Any attempt to claim or imply that this protest was peaceful is false. It was predicated upon intimidation and obstruction.”
Any students who prevent other students from speaking must be warned, and if they do it again, expelled. No exceptions. No university can operate if some students reserve the right to prevent other students from the peaceful exercise of free speech. I genuinely do not understand why this point is controversial at all among students of the left and the right. Don’t they value liberal education?
Aside from the moral argument, get this: it costs $65,000 per year to attend Reed College, where Social Justice Warriors have been allowed by the administration to intimidate teachers and students, and to force the cancellation of classes. Why on earth would students going into that kind of debt for undergraduate degrees, much less their parents, put up with these insane young ideologues robbing them blind? More to the point, why would they put up with a college administration that allows them to do so with impunity?

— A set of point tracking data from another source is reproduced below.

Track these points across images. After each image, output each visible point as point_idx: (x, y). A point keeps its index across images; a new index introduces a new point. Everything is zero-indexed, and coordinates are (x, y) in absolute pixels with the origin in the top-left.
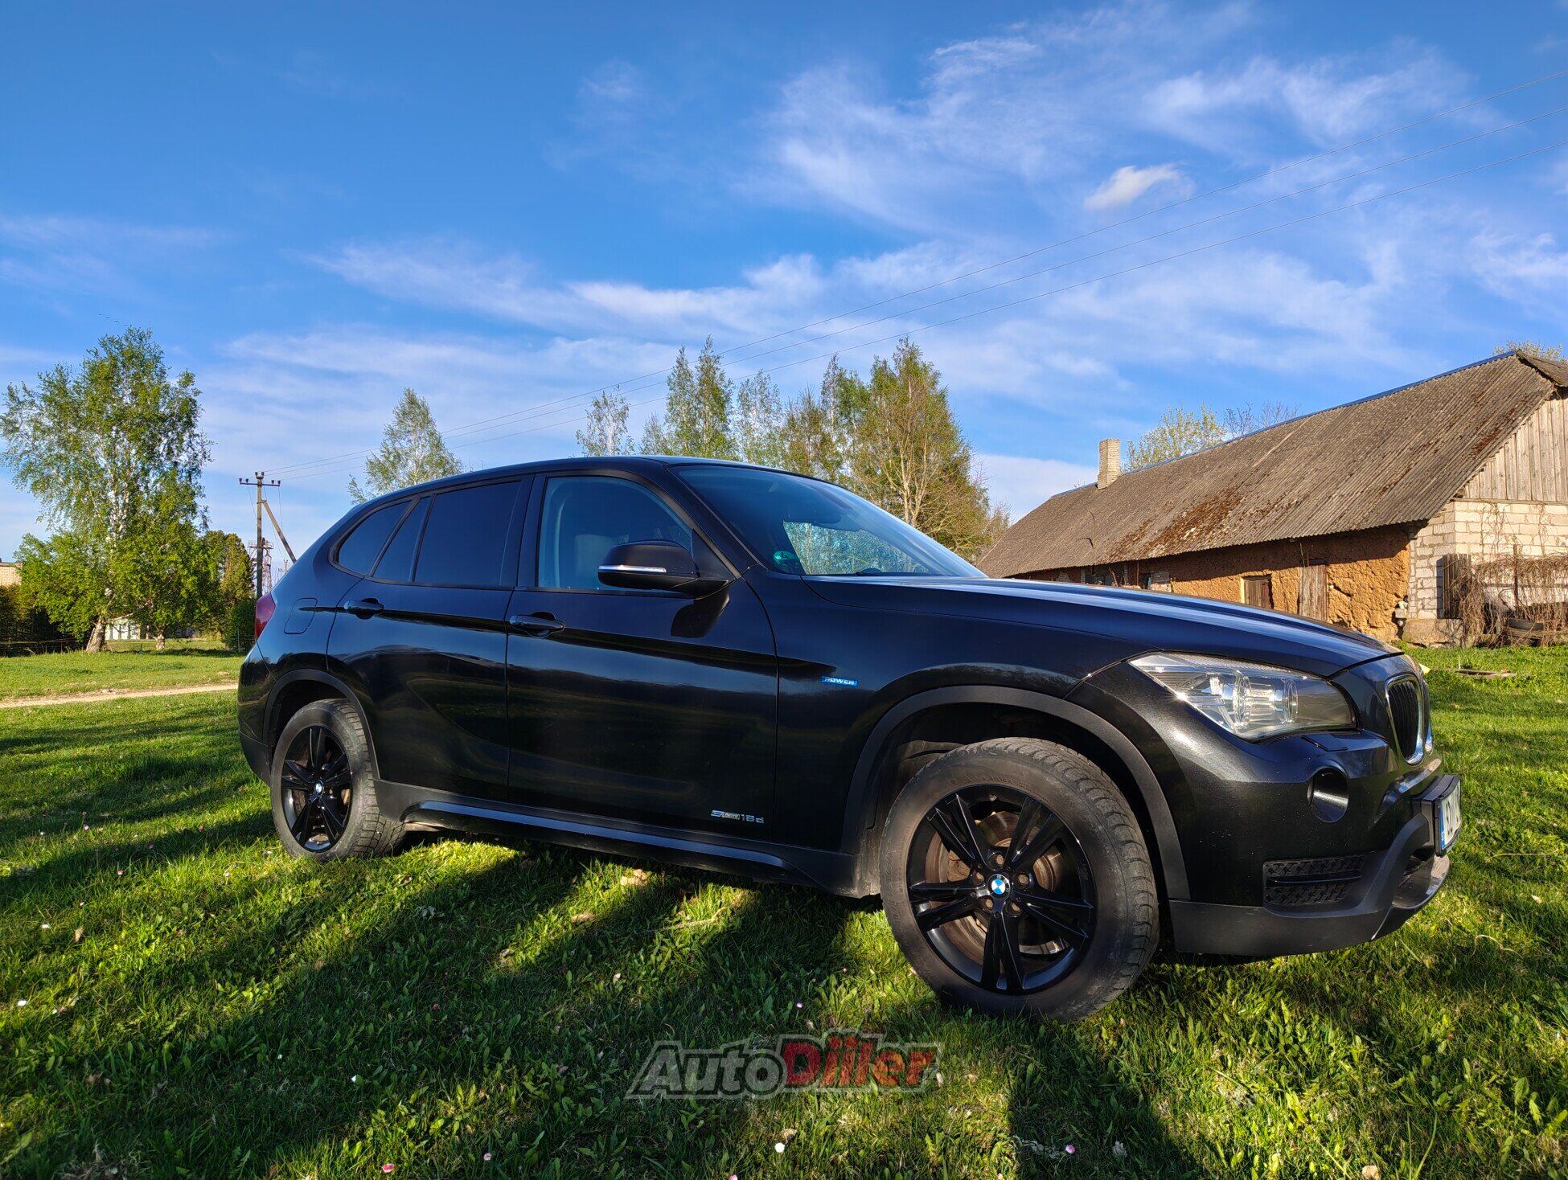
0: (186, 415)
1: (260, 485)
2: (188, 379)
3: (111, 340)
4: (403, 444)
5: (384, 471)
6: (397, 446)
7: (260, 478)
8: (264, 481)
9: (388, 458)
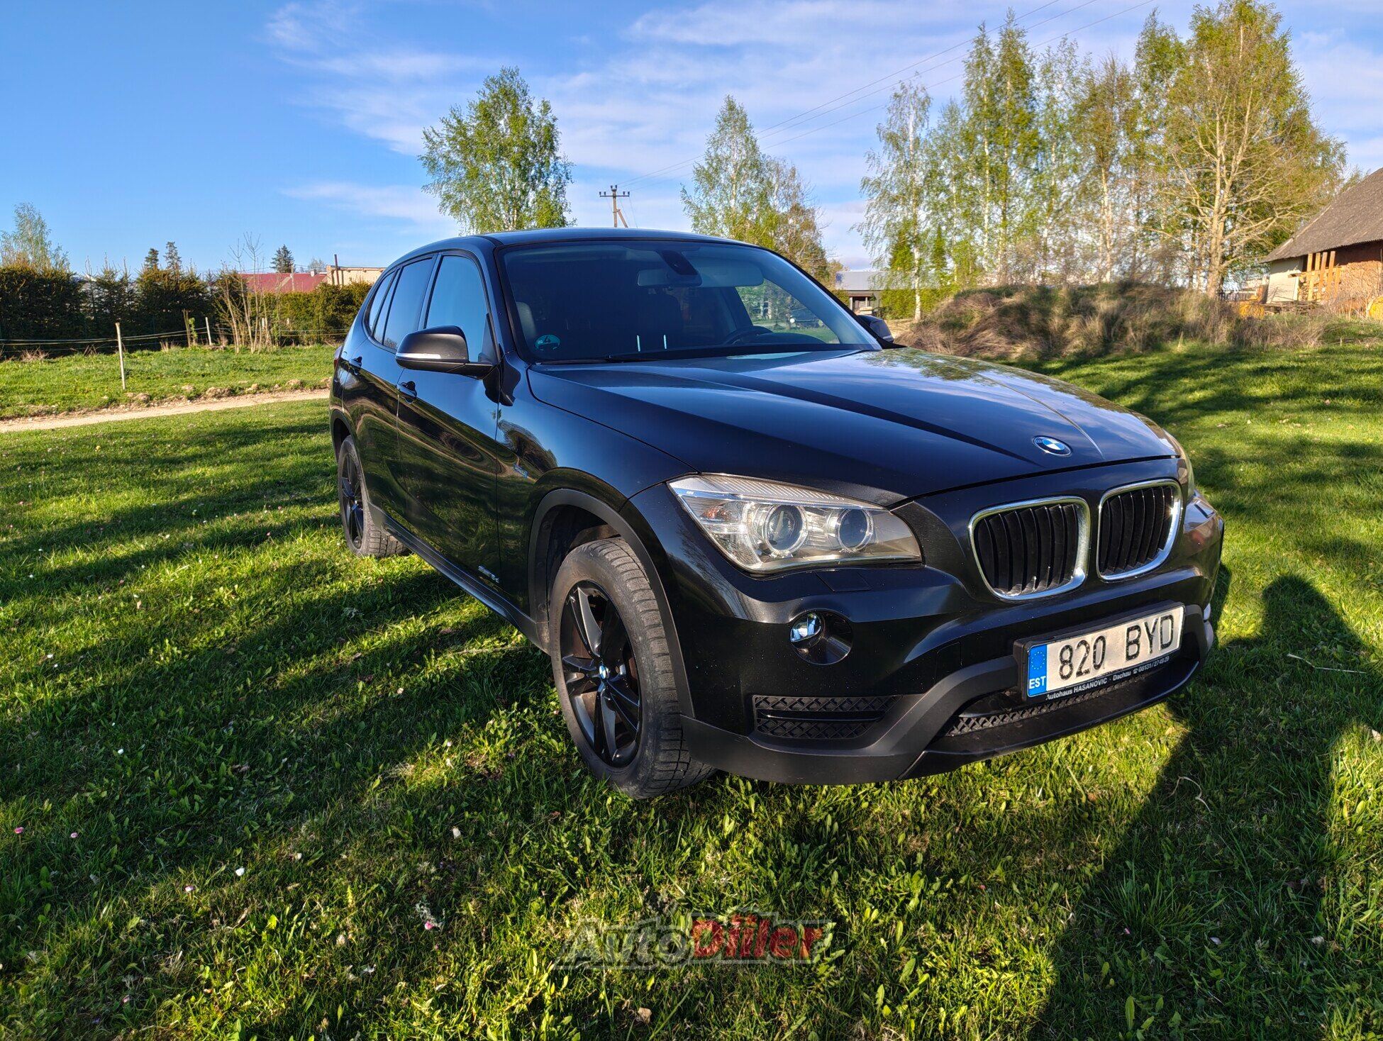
0: (549, 140)
1: (614, 197)
2: (546, 108)
3: (492, 80)
4: (724, 151)
5: (709, 177)
6: (719, 152)
7: (614, 191)
8: (619, 192)
9: (711, 165)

The RAR loonies are in their 12th day of occupying the president’s office. They must know that in President John Kroger, they are dealing with a marshmallow in the mold of Evergreen State human doormat George Bridges. In response, Reed has closed down its finance office and relocated sensitive financial records. Reed’s administration, and in turn the college itself, is burning up its credibility. Read this op-ed by Reed professor Lucia Martinez Valdivia. Excerpt:
No one should have to pass someone else’s ideological purity test to be allowed to speak. University life — along with civic life — dies without the free exchange of ideas.

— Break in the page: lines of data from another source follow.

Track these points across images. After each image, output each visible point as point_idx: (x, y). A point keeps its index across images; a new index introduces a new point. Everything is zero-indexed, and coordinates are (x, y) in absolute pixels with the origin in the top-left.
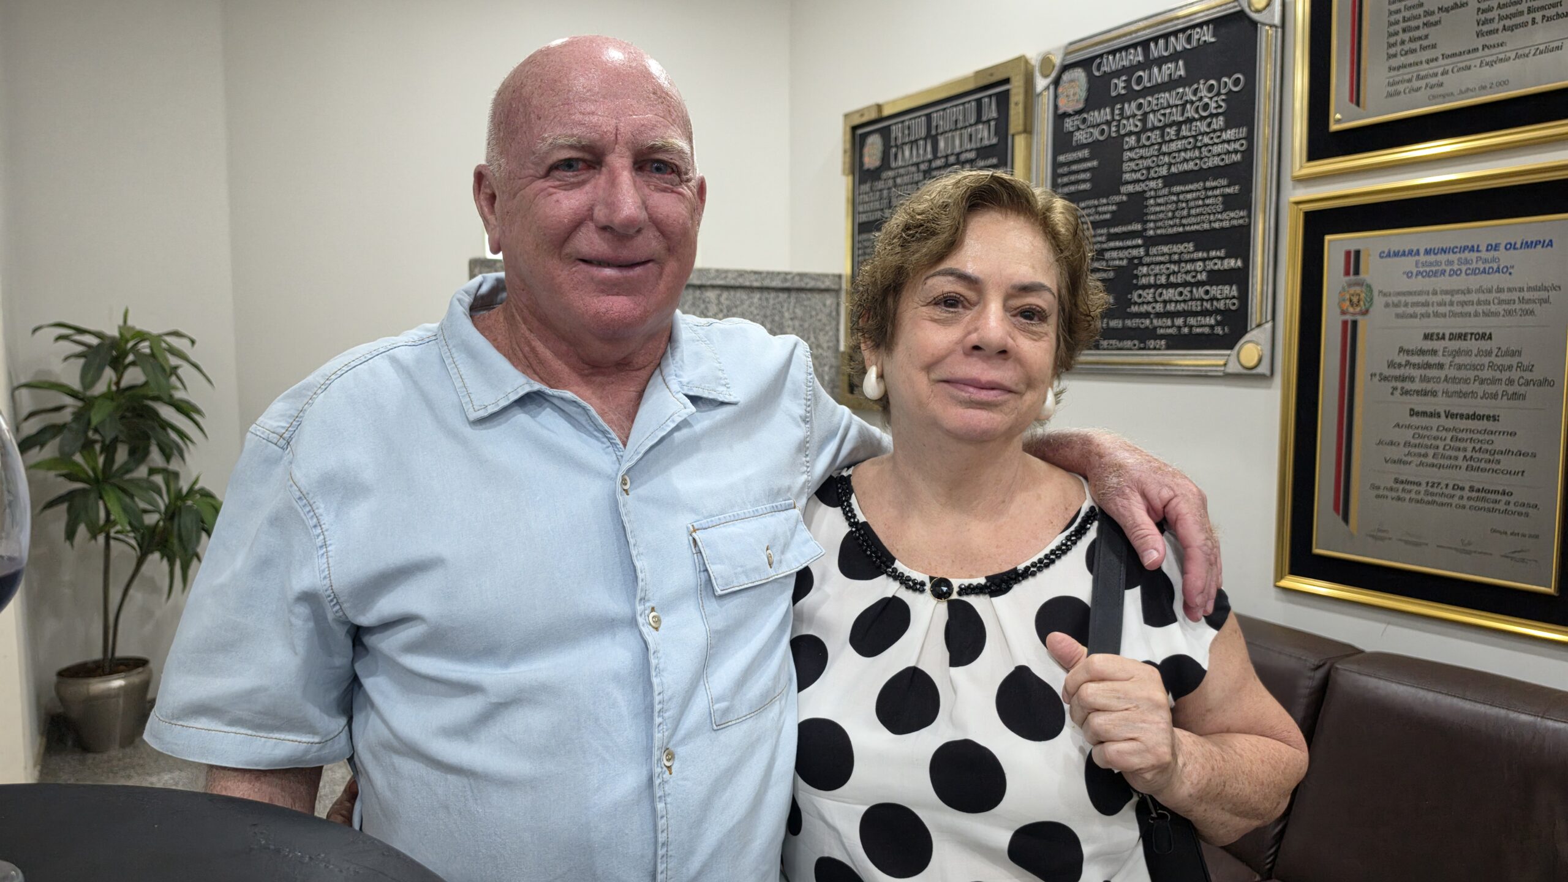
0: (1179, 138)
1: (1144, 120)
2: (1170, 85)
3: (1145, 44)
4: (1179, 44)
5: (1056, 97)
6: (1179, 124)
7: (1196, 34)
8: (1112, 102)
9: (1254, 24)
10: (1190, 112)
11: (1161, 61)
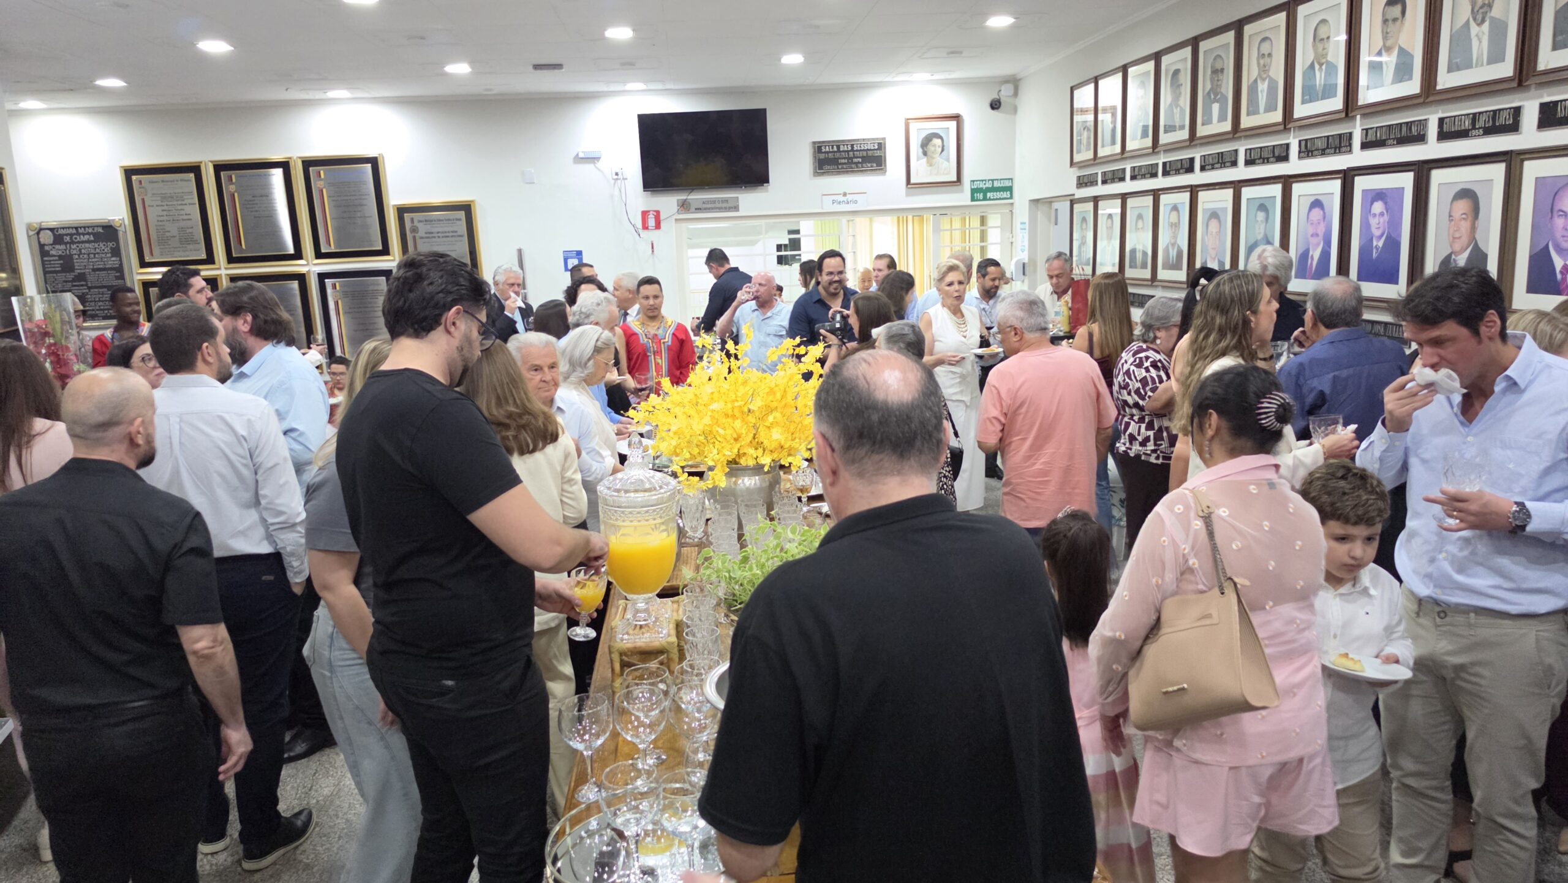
0: (95, 257)
1: (80, 250)
2: (88, 242)
3: (76, 228)
4: (90, 230)
5: (39, 238)
6: (95, 254)
7: (96, 229)
8: (66, 244)
9: (117, 230)
10: (98, 251)
11: (84, 234)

In the face of intimidation, educators must speak up, not shut down. Ours is a position of unique responsibility: We teach people not what to think, but how to think.
Realizing and accepting this has made me — an eminently replaceable, untenured, gay, mixed-race woman with PTSD — realize that no matter the precariousness of my situation, I have a responsibility to model the appreciation of difference and care of thought I try to foster in my students.

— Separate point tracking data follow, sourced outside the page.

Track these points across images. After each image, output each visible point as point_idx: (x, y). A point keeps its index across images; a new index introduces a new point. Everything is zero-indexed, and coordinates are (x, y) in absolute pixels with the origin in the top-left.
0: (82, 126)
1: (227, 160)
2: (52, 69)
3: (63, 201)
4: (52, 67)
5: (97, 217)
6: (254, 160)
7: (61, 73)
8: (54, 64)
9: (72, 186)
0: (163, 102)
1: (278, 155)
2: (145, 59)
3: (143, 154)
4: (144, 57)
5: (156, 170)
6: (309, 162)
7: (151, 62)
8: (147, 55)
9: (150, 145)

If I, like so many colleagues nationwide, am afraid to say what I think, am I not complicit in the problem?
At Reed and nationwide, we have largely stayed silent, probably hoping that this extremist moment in campus politics eventually peters out. But it is wishful thinking to imagine that the conversation will change on its own. It certainly won’t change if more voices representing more positions aren’t added to it.
Good on you, professor. If you are left-wing, right-wing, or somewhere in the middle, and these kinds of threats and intimidation are happening on your campus, and you don’t stand up to it, then you are complicit. Prof. Valdivia and others like her — including students who defend free speech and the right to an education — should not be standing on the front lines alone.